======== RECORDS FOR THIS TASK ========
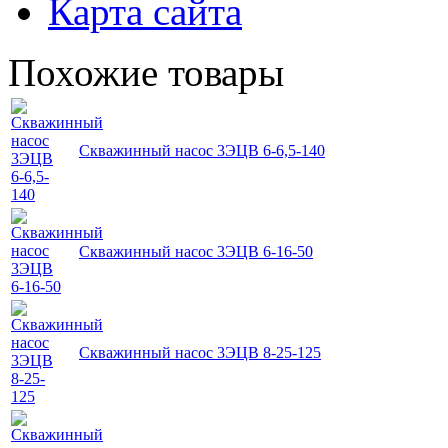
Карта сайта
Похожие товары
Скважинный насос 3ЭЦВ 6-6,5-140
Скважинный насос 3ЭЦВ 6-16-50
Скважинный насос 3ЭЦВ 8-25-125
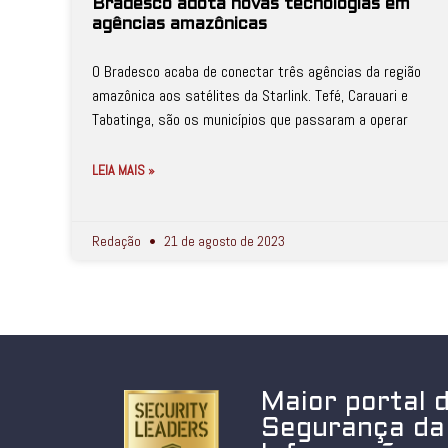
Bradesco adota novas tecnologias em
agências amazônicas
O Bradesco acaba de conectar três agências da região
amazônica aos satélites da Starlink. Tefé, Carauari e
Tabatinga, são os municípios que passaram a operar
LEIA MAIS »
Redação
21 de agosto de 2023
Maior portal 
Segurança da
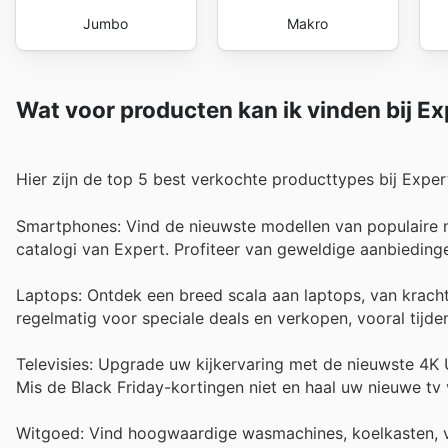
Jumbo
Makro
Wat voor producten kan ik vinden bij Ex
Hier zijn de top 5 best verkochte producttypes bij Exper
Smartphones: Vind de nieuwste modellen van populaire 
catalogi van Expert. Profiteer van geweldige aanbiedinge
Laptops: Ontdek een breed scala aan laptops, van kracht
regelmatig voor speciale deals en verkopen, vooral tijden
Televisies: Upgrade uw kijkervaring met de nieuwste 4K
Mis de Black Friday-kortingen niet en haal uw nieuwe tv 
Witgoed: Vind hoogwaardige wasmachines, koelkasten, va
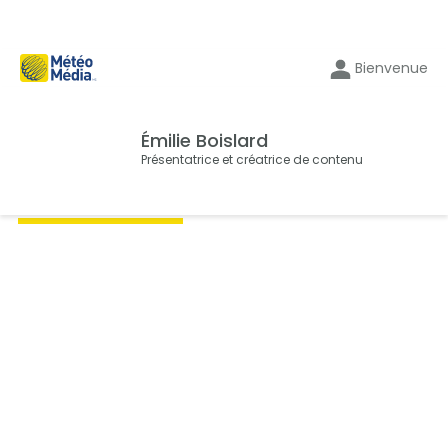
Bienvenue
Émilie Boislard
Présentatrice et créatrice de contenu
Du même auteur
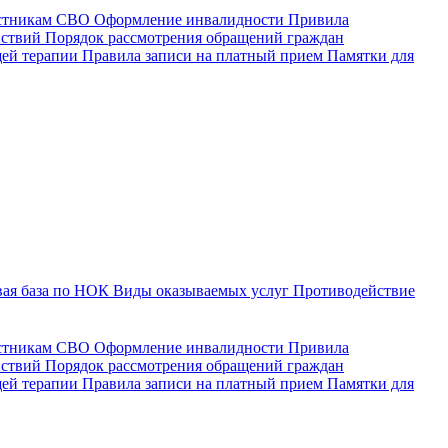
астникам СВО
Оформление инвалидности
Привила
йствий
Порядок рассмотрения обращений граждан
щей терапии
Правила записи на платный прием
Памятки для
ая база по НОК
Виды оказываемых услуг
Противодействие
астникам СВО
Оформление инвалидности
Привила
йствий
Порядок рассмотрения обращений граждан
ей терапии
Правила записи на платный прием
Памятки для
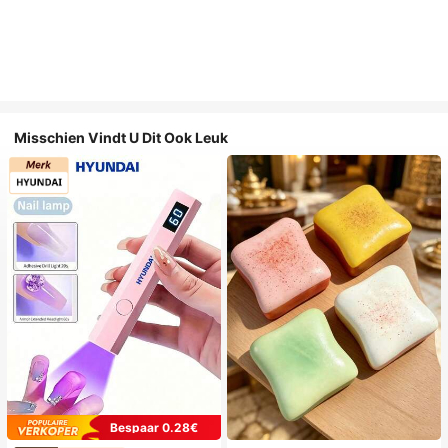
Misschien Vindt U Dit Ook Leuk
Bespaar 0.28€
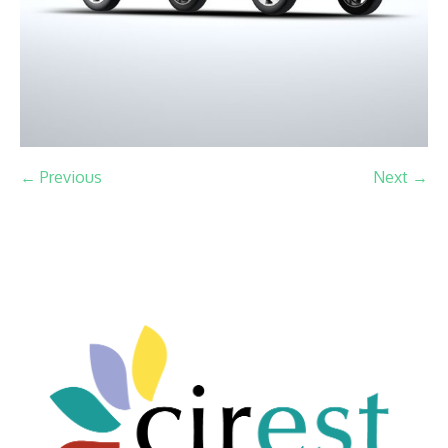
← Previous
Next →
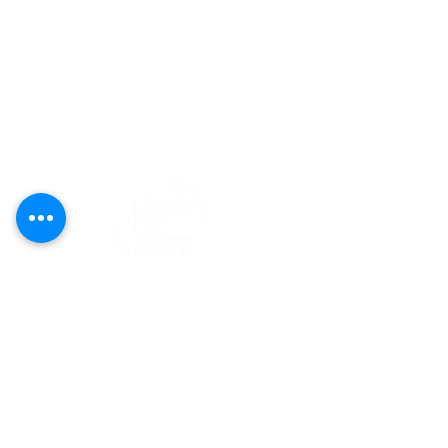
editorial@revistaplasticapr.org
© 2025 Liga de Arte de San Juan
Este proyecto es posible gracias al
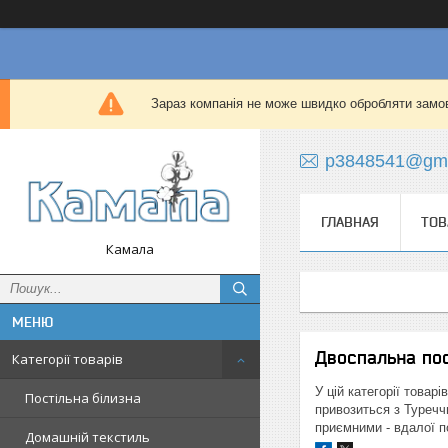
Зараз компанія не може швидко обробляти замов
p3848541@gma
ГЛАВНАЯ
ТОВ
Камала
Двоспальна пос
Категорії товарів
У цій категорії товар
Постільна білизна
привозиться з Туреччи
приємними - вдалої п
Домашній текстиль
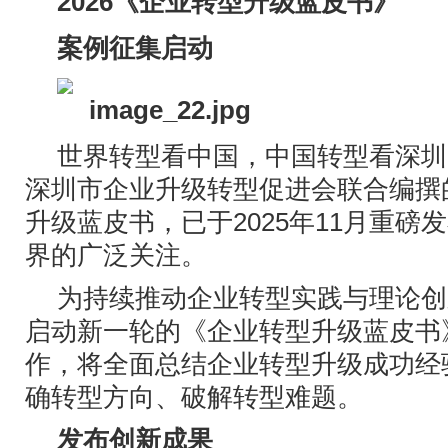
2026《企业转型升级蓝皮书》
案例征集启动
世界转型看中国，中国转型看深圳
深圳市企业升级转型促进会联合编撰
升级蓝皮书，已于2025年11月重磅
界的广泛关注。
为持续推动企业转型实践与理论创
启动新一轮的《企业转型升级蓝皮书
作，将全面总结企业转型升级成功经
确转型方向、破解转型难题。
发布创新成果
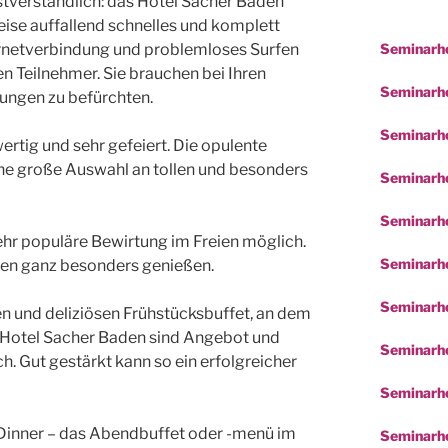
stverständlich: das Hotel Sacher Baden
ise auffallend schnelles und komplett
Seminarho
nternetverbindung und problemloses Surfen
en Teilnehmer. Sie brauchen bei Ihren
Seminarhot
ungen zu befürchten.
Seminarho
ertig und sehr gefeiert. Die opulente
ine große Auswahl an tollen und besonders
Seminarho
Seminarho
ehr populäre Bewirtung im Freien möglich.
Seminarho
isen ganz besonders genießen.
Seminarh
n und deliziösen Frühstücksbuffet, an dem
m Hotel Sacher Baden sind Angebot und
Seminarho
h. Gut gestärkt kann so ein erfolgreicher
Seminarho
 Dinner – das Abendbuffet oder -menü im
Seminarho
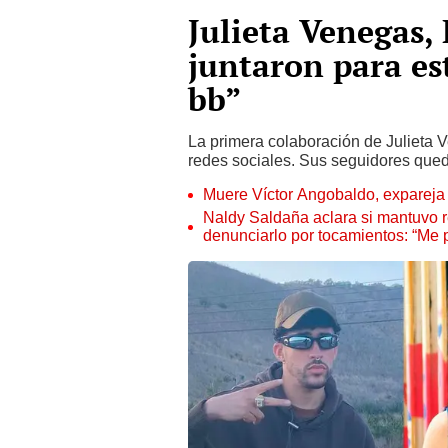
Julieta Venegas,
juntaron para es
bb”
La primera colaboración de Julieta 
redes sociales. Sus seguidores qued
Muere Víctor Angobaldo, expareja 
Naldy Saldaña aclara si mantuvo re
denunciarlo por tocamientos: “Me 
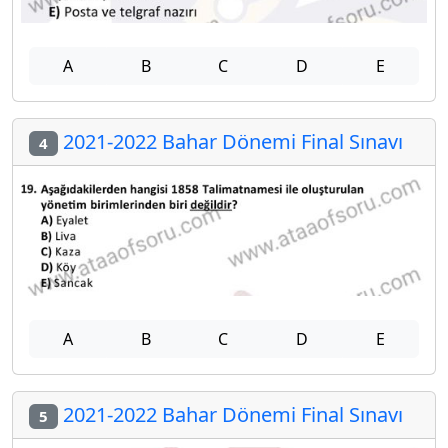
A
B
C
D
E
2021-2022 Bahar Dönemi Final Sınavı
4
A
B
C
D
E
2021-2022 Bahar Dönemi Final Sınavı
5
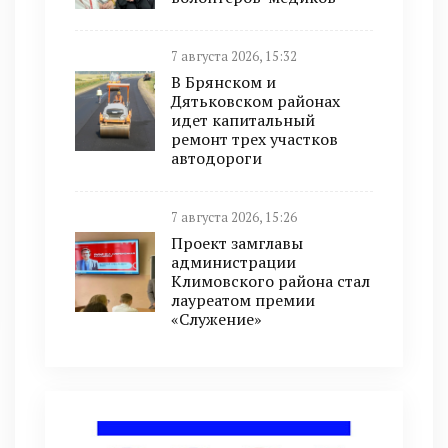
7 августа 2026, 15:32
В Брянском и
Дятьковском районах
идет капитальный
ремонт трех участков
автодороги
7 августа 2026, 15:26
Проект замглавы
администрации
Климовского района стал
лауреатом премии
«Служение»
========
======== RECORDS FOR THIS TASK ========
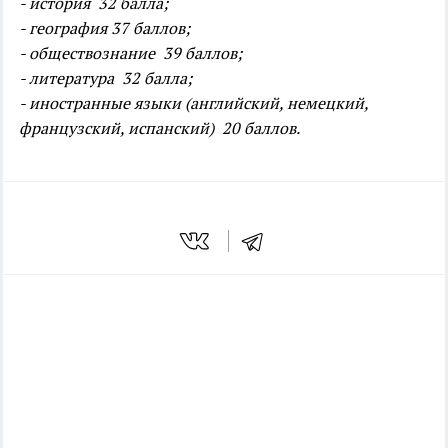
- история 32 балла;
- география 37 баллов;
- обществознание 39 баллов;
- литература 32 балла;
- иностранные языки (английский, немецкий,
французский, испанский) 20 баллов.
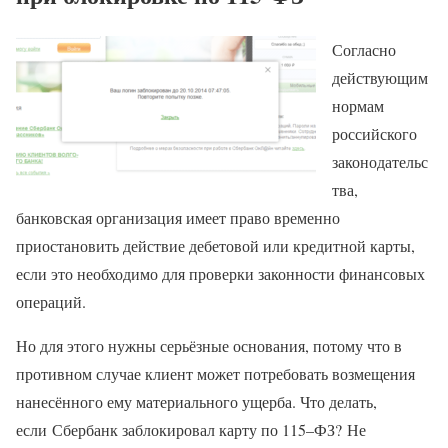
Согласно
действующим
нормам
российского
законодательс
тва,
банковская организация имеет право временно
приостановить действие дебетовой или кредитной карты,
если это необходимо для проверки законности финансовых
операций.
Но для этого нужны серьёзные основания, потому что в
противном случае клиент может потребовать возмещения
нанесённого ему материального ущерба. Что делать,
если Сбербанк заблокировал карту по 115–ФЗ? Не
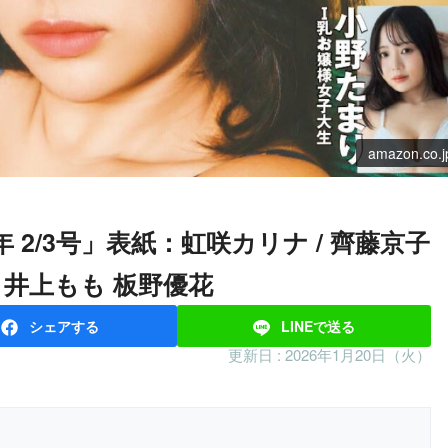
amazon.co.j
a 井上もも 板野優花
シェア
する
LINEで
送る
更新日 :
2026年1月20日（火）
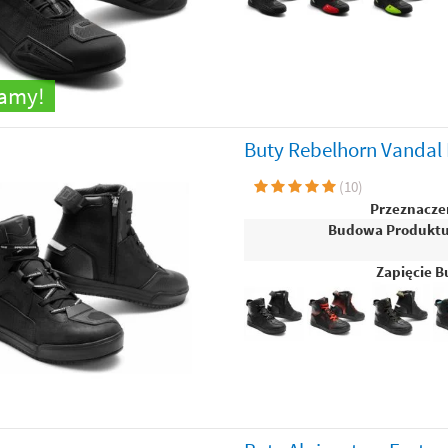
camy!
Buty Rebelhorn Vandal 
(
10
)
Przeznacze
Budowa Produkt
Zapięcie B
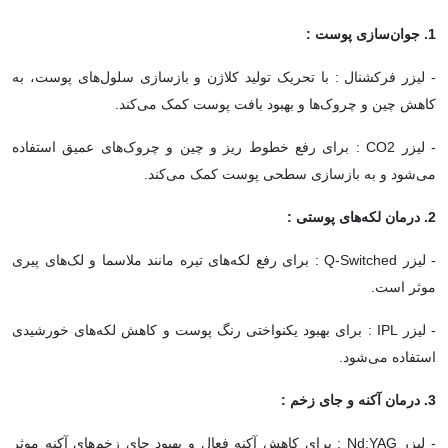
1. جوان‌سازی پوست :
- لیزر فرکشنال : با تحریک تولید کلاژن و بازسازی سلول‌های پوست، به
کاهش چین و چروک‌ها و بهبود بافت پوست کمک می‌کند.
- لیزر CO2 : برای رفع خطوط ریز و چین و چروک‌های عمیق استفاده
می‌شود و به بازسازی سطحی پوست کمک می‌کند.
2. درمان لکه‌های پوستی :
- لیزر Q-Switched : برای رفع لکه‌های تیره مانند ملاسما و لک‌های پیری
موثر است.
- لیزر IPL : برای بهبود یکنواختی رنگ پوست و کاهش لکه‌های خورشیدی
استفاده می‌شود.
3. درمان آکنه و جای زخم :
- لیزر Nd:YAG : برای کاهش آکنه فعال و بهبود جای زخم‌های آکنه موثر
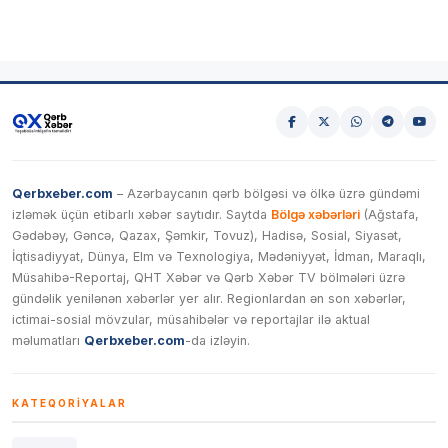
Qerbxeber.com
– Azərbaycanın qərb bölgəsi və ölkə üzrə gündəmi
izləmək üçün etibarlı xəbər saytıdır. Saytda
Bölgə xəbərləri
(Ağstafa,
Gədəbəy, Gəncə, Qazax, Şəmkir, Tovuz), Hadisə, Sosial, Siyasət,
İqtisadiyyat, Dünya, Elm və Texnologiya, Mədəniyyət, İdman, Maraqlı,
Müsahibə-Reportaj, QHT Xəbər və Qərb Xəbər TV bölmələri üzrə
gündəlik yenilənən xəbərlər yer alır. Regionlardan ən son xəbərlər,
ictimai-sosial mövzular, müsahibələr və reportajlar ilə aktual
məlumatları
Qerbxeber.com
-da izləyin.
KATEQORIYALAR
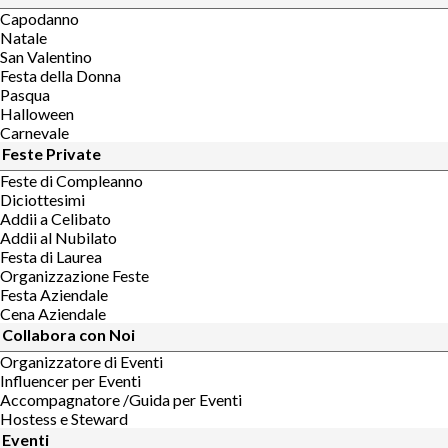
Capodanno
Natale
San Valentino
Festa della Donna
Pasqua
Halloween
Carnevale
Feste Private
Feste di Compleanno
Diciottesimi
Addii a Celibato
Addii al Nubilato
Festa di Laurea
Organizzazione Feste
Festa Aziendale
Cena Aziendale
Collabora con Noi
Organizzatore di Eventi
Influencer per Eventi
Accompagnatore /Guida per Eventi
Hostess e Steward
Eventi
========
[WHAT YOU ARE ASKED TO DO]:
Only lines of the data holding the word "Eventi" go in the answer. Please copy each of them.

[ANSWER FOR THIS EXERCISE]:
Organizzatore di Eventi
Influencer per Eventi
Accompagnatore /Guida per Eventi
Eventi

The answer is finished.